New government data reveals that the Federal Reserve’s Personal Consumption Expenditures (PCE) Index experienced a 3.5% year-over-year growth in August, slightly up from the 3.4% recorded the previous month. This figure aligns with analysts’ projections. The “core” PCE, excluding the volatile food and energy sectors, showed a growth of 3.9%, a marginal dip from the previous month’s 4.1%, in accordance with economists’ consensus polled by Bloomberg.

 

On a monthly basis, the core PCE demonstrated a 0.1% uptick in August, down from the 0.2% observed in July. This metric, favored by Fed Chair Jerome Powell for inflation assessment, remains notably above the Federal Reserve’s long-term goal of 2%. Powell emphasized this concern, asserting that inflation persists “well above our longer-run goal of 2%,” during remarks last Wednesday.

 

The Federal Reserve maintained its rates within the range of 5.25%-5.50%, the highest since March 2001. Additionally, it projected an intention to sustain elevated interest rates for an extended period to combat inflationary pressures.

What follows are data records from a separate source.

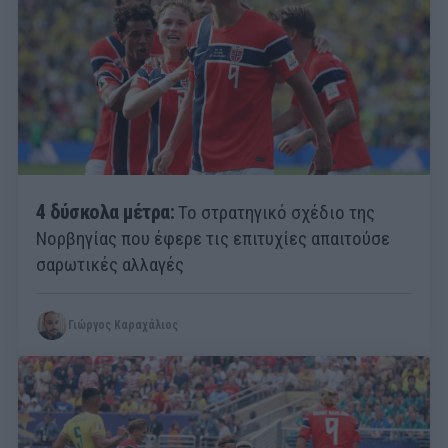
4 δύσκολα μέτρα:
Το στρατηγικό σχέδιο της
Νορβηγίας που έφερε τις επιτυχίες απαιτούσε
σαρωτικές αλλαγές
Γιώργος Καραχάλιος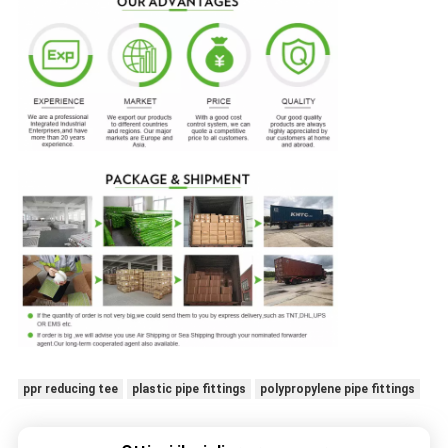
ppr reducing tee
plastic pipe fittings
polypropylene pipe fittings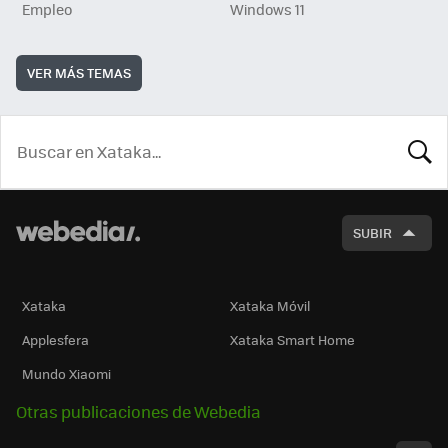
Empleo
Windows 11
VER MÁS TEMAS
BUSCA
SUBIR
Xataka
Xataka Móvil
Applesfera
Xataka Smart Home
Mundo Xiaomi
Otras publicaciones de Webedia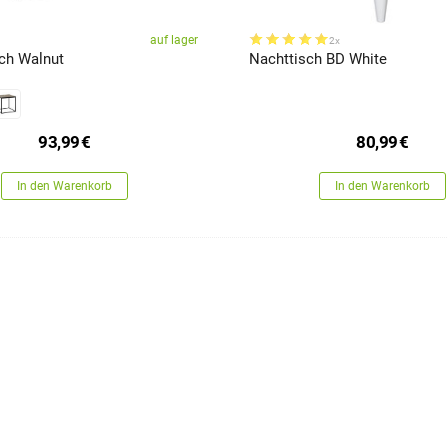
auf lager
2x
sch Walnut
Nachttisch BD White
93,99
€
80,99
€
In den Warenkorb
In den Warenkorb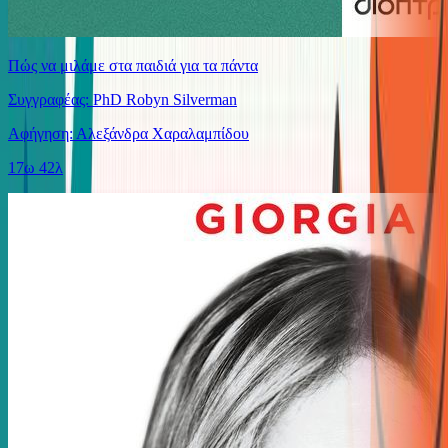
Πώς να μιλάμε στα παιδιά για τα πάντα
Συγγραφέας: PhD Robyn Silverman
Αφήγηση: Αλεξάνδρα Χαραλαμπίδου
17ω 42λ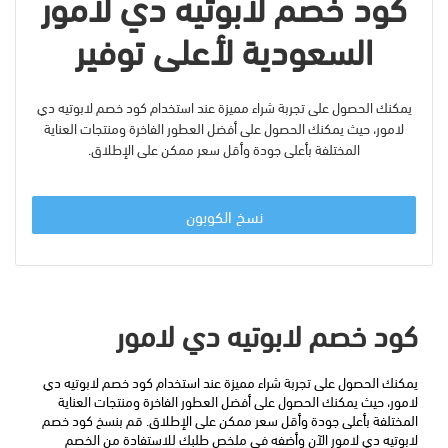
كود خصم لابوتيه دي لامور
السعودية لأعلى توفير
يمكنك الحصول على تجربة شراء مميزة عند استخدام كود خصم لابوتيه دي
لامور، حيث يمكنك الحصول على أفضل العطور الفاخرة ومنتجات العناية
المختلفة بأعلى جودة وأقل سعر ممكن على الإطلاق.
نسخ الكوبون
كود خصم لابوتيه دي لامور
يمكنك الحصول على تجربة شراء مميزة عند استخدام كود خصم لابوتيه دي 
لامور، حيث يمكنك الحصول على أفضل العطور الفاخرة ومنتجات العناية 
المختلفة بأعلى جودة وأقل سعر ممكن على الإطلاق. قم بنسخ كود خصم 
لابوتيه دي لامور الآن وأضفه في ملخص طلبك للاستفادة من الخصم 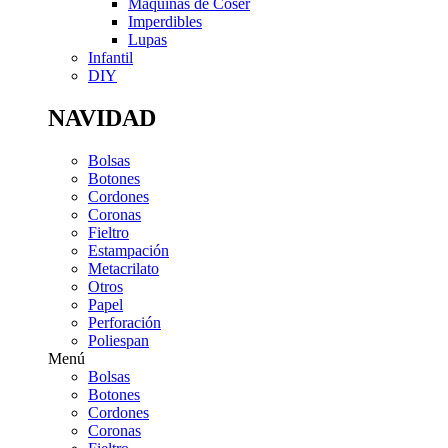
Máquinas de Coser
Imperdibles
Lupas
Infantil
DIY
NAVIDAD
Bolsas
Botones
Cordones
Coronas
Fieltro
Estampación
Metacrilato
Otros
Papel
Perforación
Poliespan
Menú
Bolsas
Botones
Cordones
Coronas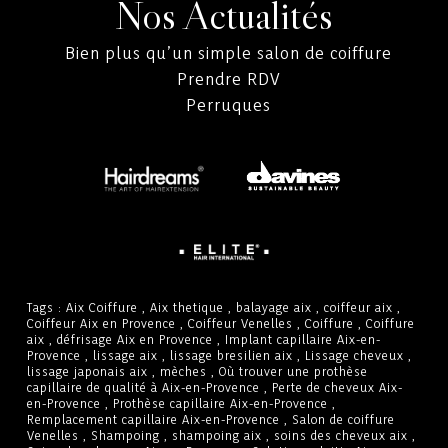
Nos Actualités
Bien plus qu’un simple salon de coiffure
Prendre RDV
Perruques
Tags :
Aix Coiffure
,
Aix thetique
,
balayage aix
,
coiffeur aix
,
Coiffeur Aix en Provence
,
Coiffeur Venelles
,
Coiffure
,
Coiffure
aix
,
défrisage Aix en Provence
,
Implant capillaire Aix-en-
Provence
,
lissage aix
,
lissage bresilien aix
,
Lissage cheveux
,
lissage japonais aix
,
mèches
,
Où trouver une prothèse
capillaire de qualité à Aix-en-Provence
,
Perte de cheveux Aix-
en-Provence
,
Prothèse capillaire Aix-en-Provence
,
Remplacement capillaire Aix-en-Provence
,
Salon de coiffure
Venelles
,
Shampoing
,
shampoing aix
,
soins des cheveux aix
,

August’s PCE data aligns with the Consumer Price Index (CPI) for the same period, another pivotal indicator of inflation, which also indicated a reduction in core price escalation.

 

The CPI report for August unveiled a headline inflation rate of 3.7%, driven by elevated costs in oil and food commodities. The Federal Reserve, in its Summary of Economic Projections (SEP), disclosed a revision of its expectations for core PCE, anticipating a swifter decline than initially foreseen for this year. The SEP indicated an anticipation of core inflation peaking at 3.7% this year, a slight reduction from the June projection of 3.9%. Subsequently, it is expected to cool to 2.6% in the following year and further drop to 2.3% by 2025.

 

However, Powell acknowledged during a subsequent press conference that a surge in core PCE is not the sole factor influencing the potential for another interest rate hike this year. The Fed remains vigilant regarding any economic developments that might hinder the descent of inflation. Powell stated, “The heat that we see in GDP, is it really a threat to our ability to get back to 2% inflation? That’s going to be the question. It’s not a question about GDP on its own.”

 

August witnessed the Federal Reserve’s PCE Index grow at its slowest pace since September 2021, according to the government data. The deceleration in the Personal Consumption Expenditures (PCE) Index, a crucial gauge of inflation, suggests that the Fed may not need to contemplate further rate hikes this year, contrary to economists’ prior expectations. This development occurs as the Fed endeavors to rein in inflation while meticulously monitoring economic trends to prevent further price escalations. Investors remain on edge, awaiting the Fed’s next move in this delicate economic balancing act.